The insurer Aetna Inc. reached a $17 million settlement in a federal class action lawsuit involving a breach of HIV privacy. The lawsuit was filed in August 2017, after the company mailed nearly 12,000 letters last July in which clients’ HIV status was visible in the large windows of the envelopes.
Those involved in the class action case will receive a base payment of either $75 or $500 and may seek additional money, according to a press release posted by The AIDS Law Project of Pennsylvania, a nonprofit firm working on the case along with the Legal Action Center and Berger & Montague, PC.
Because of that breach of privacy, some clients suffered serious consequences, Ronda B. Goldfein, of the AIDS Law Project, told CNN. “One woman had to leave her home after a relative moved out, and she could no longer afford the house without the benefit of the roommate’s contribution,” Goldfein said, adding that in another instance, “one person reported that after the word got out there was some homophobic vandalism to his home, and so he moved.”
The Aetna case is thought to be the largest HIV data breach.
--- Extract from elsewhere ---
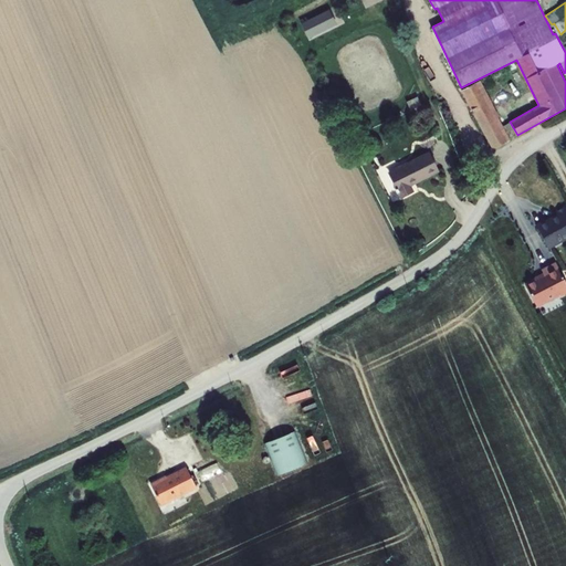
[(301,23),(308,39),(337,24),(329,9),(301,23)]
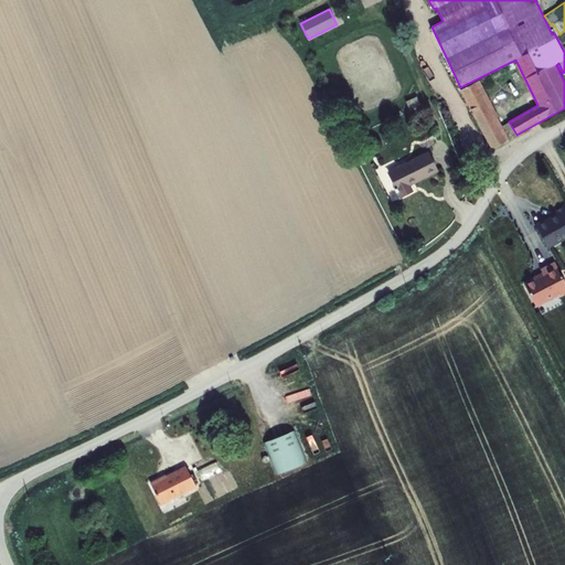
[(472,136),(480,150),(491,144),(497,129),(471,83),(459,89),(482,130),(472,136)]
It involved not just people living with HIV but individuals who were taking the HIV med Truvada as pre-exposure prophylaxis (PrEP, a daily pill to prevent getting HIV).
“HIV still has a negative stigma associated with it and I am pleased that this encouraging agreement with Aetna shows that HIV-related information warrants special care,” said lead plaintiff Andrew Beckett in the press release. (His name is a pseudonym taken from the HIV-positive character played by Tom Hanks in the film Philadelphia.)
As part of the settlement, Aetna is adapting a new “best practices” policy to ensure privacy breaches don’t happen again.